KUTIPAN SUMBER
────────────────────────────────────────

Jumat, 15 Oktober 2010

Prahara di Tengah Ketegangan Budaya




Judul : Only a Girl, Menantang Phoenix
Penulis : Lian Gouw
Penerbit : Gramedia Pustaka Utama
Terbit : I, Oktober 2010
Halaman : 385 Halaman
Harga : Rp. 65.000.
Pengadopsian kultur baru oleh sebuah masyarakat sering memunculkan guncangan. Hal ini terutama terjadi karena kultur baru memiliki nilai-nilai yang bertentangan dengan kultur lama. Tuduhan bahwa kultur lain tidak lebih beradab dari kultur yang sedang dipegang, semakin memperparah kondisi ini.

────────────────────────────────────────

KUMPULAN DATA
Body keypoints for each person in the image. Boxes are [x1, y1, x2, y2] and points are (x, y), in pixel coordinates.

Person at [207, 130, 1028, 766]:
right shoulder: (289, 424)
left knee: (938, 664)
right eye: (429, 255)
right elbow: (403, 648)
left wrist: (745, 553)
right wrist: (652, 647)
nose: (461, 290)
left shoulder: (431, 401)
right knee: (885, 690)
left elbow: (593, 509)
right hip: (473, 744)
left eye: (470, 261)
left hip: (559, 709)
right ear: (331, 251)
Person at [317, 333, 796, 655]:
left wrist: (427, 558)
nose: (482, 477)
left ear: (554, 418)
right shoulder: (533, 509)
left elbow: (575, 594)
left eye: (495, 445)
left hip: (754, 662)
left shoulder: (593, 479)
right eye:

────────────────────────────────────────

PETUNJUK TUGAS
Kutip bagian resensi buku Only a Girl, mulai dari "Judul : Only" dan terus sampai "Harga : Rp. 65.000.", tanpa mengubah satu kata pun.

JAWABAN TUGAS
Judul : Only a Girl, Menantang Phoenix
Penulis : Lian Gouw
Penerbit : Gramedia Pustaka Utama
Terbit : I, Oktober 2010
Halaman : 385 Halaman
Harga : Rp. 65.000.